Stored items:
+--
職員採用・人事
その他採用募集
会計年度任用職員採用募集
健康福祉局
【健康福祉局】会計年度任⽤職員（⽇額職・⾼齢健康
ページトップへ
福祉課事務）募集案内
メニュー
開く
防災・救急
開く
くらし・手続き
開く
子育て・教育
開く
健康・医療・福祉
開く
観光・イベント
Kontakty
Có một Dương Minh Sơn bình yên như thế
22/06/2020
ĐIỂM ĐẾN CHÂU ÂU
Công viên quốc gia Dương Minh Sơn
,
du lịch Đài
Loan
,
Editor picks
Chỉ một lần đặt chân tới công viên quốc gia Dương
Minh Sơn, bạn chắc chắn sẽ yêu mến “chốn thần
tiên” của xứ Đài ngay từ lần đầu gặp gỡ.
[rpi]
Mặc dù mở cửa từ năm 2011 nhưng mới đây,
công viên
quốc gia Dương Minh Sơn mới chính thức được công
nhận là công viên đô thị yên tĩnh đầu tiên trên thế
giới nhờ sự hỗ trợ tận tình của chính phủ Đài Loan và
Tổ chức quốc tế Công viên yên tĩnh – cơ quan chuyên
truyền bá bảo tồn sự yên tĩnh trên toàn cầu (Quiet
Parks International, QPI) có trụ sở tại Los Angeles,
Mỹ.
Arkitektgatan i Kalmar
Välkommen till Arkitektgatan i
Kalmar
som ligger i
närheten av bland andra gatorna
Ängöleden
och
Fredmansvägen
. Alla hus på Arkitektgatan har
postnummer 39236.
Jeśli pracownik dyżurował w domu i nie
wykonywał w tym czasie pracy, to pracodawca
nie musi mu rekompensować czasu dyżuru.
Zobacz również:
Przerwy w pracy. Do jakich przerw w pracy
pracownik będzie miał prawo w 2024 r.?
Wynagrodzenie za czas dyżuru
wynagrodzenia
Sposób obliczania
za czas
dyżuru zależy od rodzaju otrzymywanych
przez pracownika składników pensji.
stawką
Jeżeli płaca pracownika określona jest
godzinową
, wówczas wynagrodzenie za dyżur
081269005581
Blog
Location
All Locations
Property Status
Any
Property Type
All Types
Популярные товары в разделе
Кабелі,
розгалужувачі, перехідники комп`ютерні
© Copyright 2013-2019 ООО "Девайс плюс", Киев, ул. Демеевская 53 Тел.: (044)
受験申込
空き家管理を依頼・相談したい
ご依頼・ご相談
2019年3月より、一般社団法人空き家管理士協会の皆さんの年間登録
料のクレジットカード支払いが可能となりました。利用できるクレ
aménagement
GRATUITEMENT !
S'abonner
+--
**REQUIREMENT**:
Within the entries above, how many lines contain the word "pracownika"? State the number only.

**COMPLETED EXERCISE**:
2